The Government have said that they will bring in legislation to cut the pay of all public service workers if this ‘deal’ is rejected. This is easier said than done; an attempt to cut pay through the mechanism of a vote in parliament after a majority of workers in the country have expressed opposition to such a measure would be vigorously resisted. And while the leaders of the Irish Labour Party in the Coalition Government have been making a lot of noise about how they support the proposals in ‘Croke Park 2’, and their readiness to introduce legislation to enforce pay cuts by law should they deem such to be necessary, in fact would be unable to proceed in the way that they threaten. For one, the major unions are affiliated to the Irish Labour Party and provide much of its funding and support at election time. This Government, already weakened by the economic crisis, and very unpopular because of its continuing attacks on living standards through cuts and unfair taxes, will not want to face a generalised strike movement.

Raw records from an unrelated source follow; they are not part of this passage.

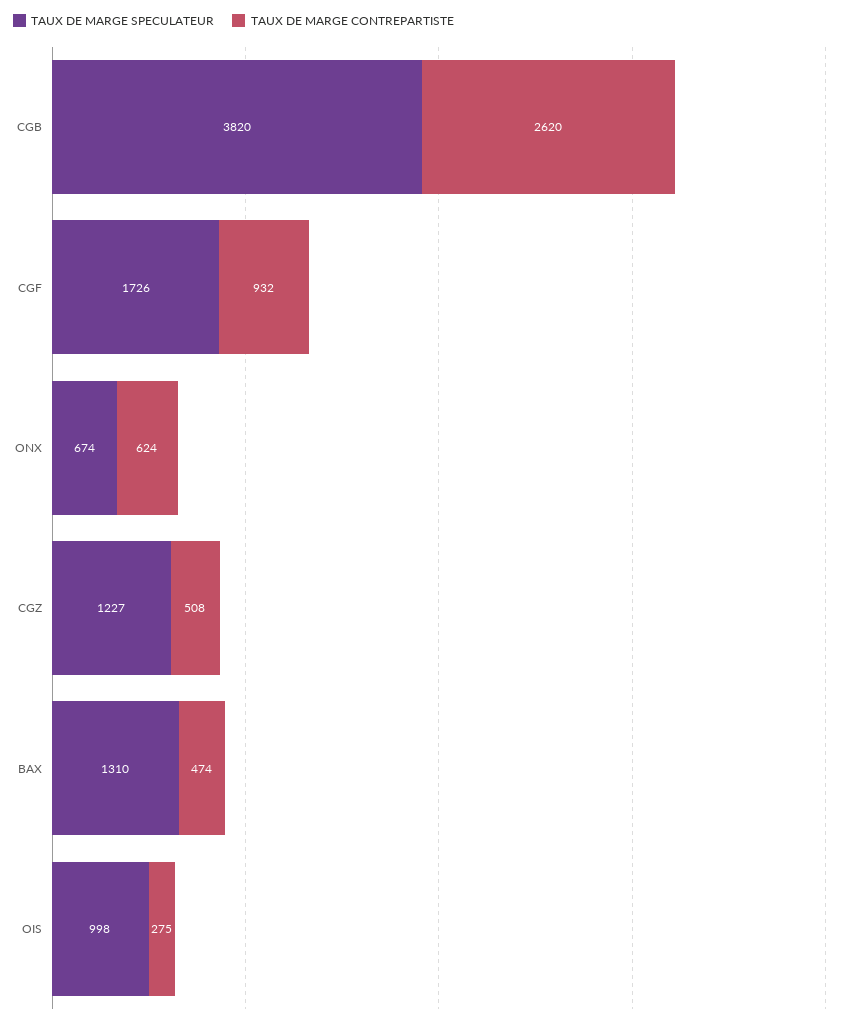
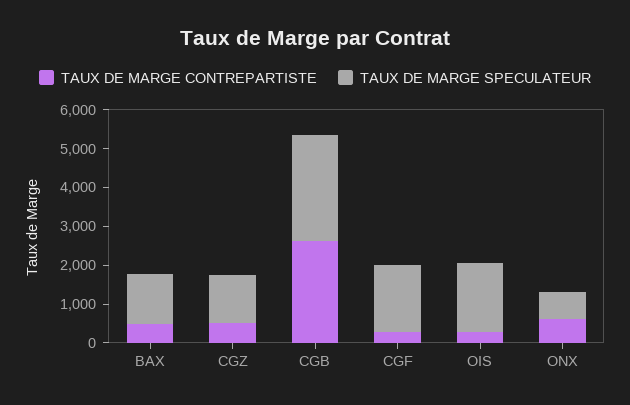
  {
    "TAUX DE MARGE SPECULATEUR": {
-     "CGB": 3820,
+     "CGB": 2750,
      "CGF": 1726,
      "ONX": 674,
      "CGZ": 1227,
      "BAX": 1310,
-     "OIS": 998
+     "OIS": 1750
    },
    "TAUX DE MARGE CONTREPARTISTE": {
      "CGB": 2620,
-     "CGF": 932,
+     "CGF": 250,
      "ONX": 624,
      "CGZ": 508,
      "BAX": 474,
      "OIS": 275
    }
  }

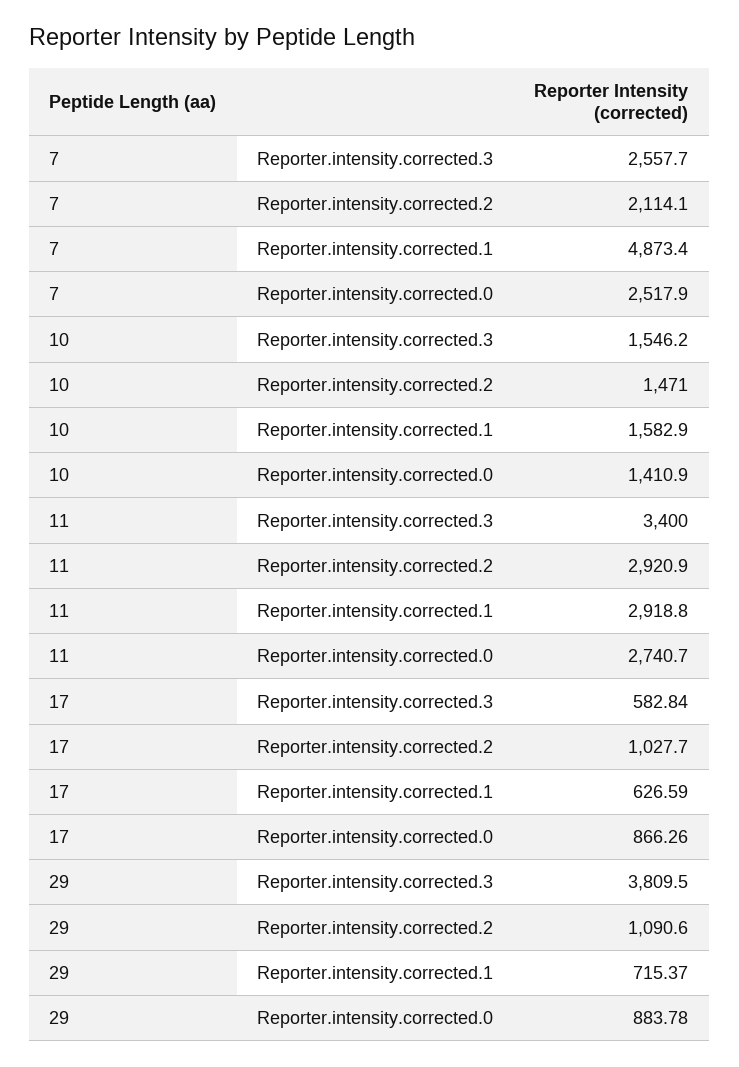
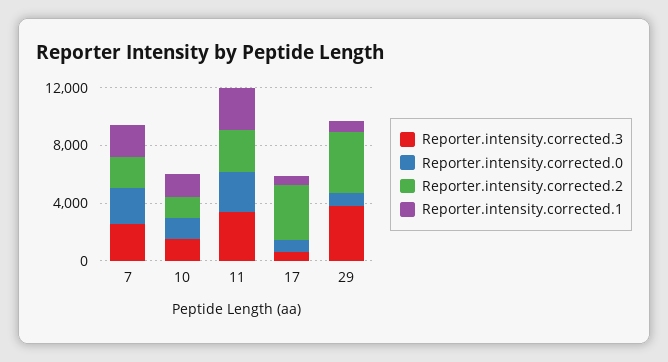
  {
    "Reporter.intensity.corrected.3": {
      "7": 2557.7,
      "10": 1546.2,
      "11": 3400,
      "17": 582.84,
      "29": 3809.5
    },
    "Reporter.intensity.corrected.2": {
      "7": 2114.1,
      "10": 1471,
      "11": 2920.9,
-     "17": 1027.7,
+     "17": 4000,
-     "29": 1090.6
+     "29": 4000
    },
    "Reporter.intensity.corrected.1": {
-     "7": 4873.4,
+     "7": 2000,
      "10": 1582.9,
      "11": 2918.8,
      "17": 626.59,
      "29": 715.37
    },
    "Reporter.intensity.corrected.0": {
      "7": 2517.9,
      "10": 1410.9,
      "11": 2740.7,
      "17": 866.26,
      "29": 883.78
    }
  }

Events have a habit of surprising revolutionaries. When revolution broke out over Europe in 1848 Marx and Engels were surprised at its suddenness and its rapid escalation. They had been urging support in a number of European countries for the ideas contained in the Communist Manifesto and were advocating the overthrow of the ancien régime. Starting in February in Palermo in Sicily where there was widespread economic distress, the revolutionary movement spread quickly to France, Denmark, Hungary, Austria, Saxony, Prussia, Czechoslovakia and much of Italy. In June of that year the workers of Paris, where revolutionary traditions had taken deep root, rose up against the Government but were subsequently slaughtered in huge numbers by the bourgeois republicans. By the time that Louis Bonaparte took power in 1851, balancing between the bourgeoisie and the workers, France was being ruled by what Engels called “a gang of political and financial adventurers”.

There will be further meetings of trade unionists like that in Dublin's Gresham Hotel yesterday, as organised workers attempt to hammer out a strategy to defeat the savage measures of this government. A group of supporters of the French rugby team were staying in the same hotel. Allez La France, they greeted. Unfortunately that game ended in a draw.